:: EXERCISE DATA ::
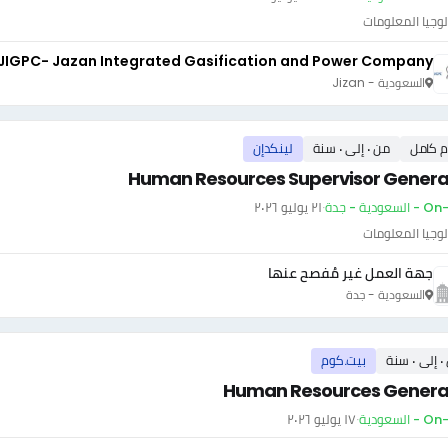
وجيا المعلومات
JIGPC- Jazan Integrated Gasification and Power Company
السعودية - Jizan
م كامل
من ٠ إلى ٠ سنة
لينكدإن
Human Resources Supervisor General
سعودية - جدة
·
٢١ يوليو ٢٠٢٦
وجيا المعلومات
جهة العمل غير مُفصح عنها
السعودية - جدة
سنة
بيت.كوم
Human Resources General
 السعودية
·
١٧ يوليو ٢٠٢٦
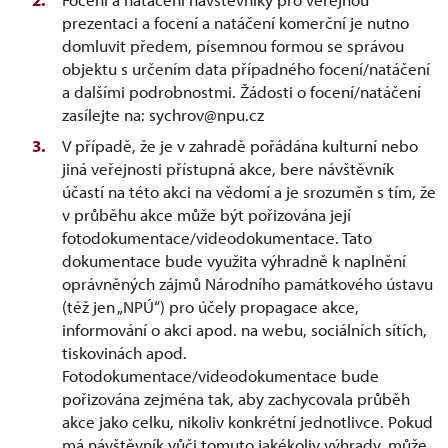
prezentaci a focení a natáčení komerční je nutno
domluvit předem, písemnou formou se správou
objektu s určením data případného focení/natáčení
a dalšími podrobnostmi. Žádosti o focení/natáčení
zasílejte na: sychrov@npu.cz
V případě, že je v zahradě pořádána kulturní nebo
jiná veřejnosti přístupná akce, bere návštěvník
účastí na této akci na vědomí a je srozuměn s tím, že
v průběhu akce může být pořizována její
fotodokumentace/videodokumentace. Tato
dokumentace bude využita výhradně k naplnění
oprávněných zájmů Národního památkového ústavu
(též jen „NPÚ“) pro účely propagace akce,
informování o akci apod. na webu, sociálních sítích,
tiskovinách apod.
Fotodokumentace/videodokumentace bude
pořizována zejména tak, aby zachycovala průběh
akce jako celku, nikoliv konkrétní jednotlivce. Pokud
má návštěvník vůči tomuto jakékoliv výhrady, může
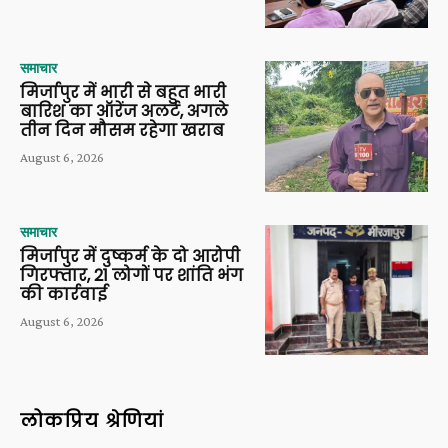
समाचार
मिर्जापुर में भारी से बहुत भारी
बारिश का ऑरेंज अलर्ट, अगले
तीन दिन मौसम रहेगा खराब
August 6, 2026
समाचार
मिर्जापुर में दुष्कर्म के दो आरोपी
गिरफ्तार, 21 लोगों पर शांति भंग
की कार्रवाई
August 6, 2026
लोकप्रिय श्रेणियां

:: INSTRUCTIONS FOR THE TASK ::
The lines to retype run from the one containing "جهة العمل غير مُفصح عنها" through the last line of the records above; write them exactly and skip the pictures.

:: SOLUTION TO THIS PROBLEM ::
جهة العمل غير مُفصح عنها
السعودية - جدة
سنة
بيت.كوم
Human Resources General
 السعودية
·
١٧ يوليو ٢٠٢٦
prezentaci a focení a natáčení komerční je nutno
domluvit předem, písemnou formou se správou
objektu s určením data případného focení/natáčení
a dalšími podrobnostmi. Žádosti o focení/natáčení
zasílejte na: sychrov@npu.cz
V případě, že je v zahradě pořádána kulturní nebo
jiná veřejnosti přístupná akce, bere návštěvník
účastí na této akci na vědomí a je srozuměn s tím, že
v průběhu akce může být pořizována její
fotodokumentace/videodokumentace. Tato
dokumentace bude využita výhradně k naplnění
oprávněných zájmů Národního památkového ústavu
(též jen „NPÚ“) pro účely propagace akce,
informování o akci apod. na webu, sociálních sítích,
tiskovinách apod.
Fotodokumentace/videodokumentace bude
pořizována zejména tak, aby zachycovala průběh
akce jako celku, nikoliv konkrétní jednotlivce. Pokud
má návštěvník vůči tomuto jakékoliv výhrady, může
समाचार
मिर्जापुर में भारी से बहुत भारी
बारिश का ऑरेंज अलर्ट, अगले
तीन दिन मौसम रहेगा खराब
August 6, 2026
समाचार
मिर्जापुर में दुष्कर्म के दो आरोपी
गिरफ्तार, 21 लोगों पर शांति भंग
की कार्रवाई
August 6, 2026
लोकप्रिय श्रेणियां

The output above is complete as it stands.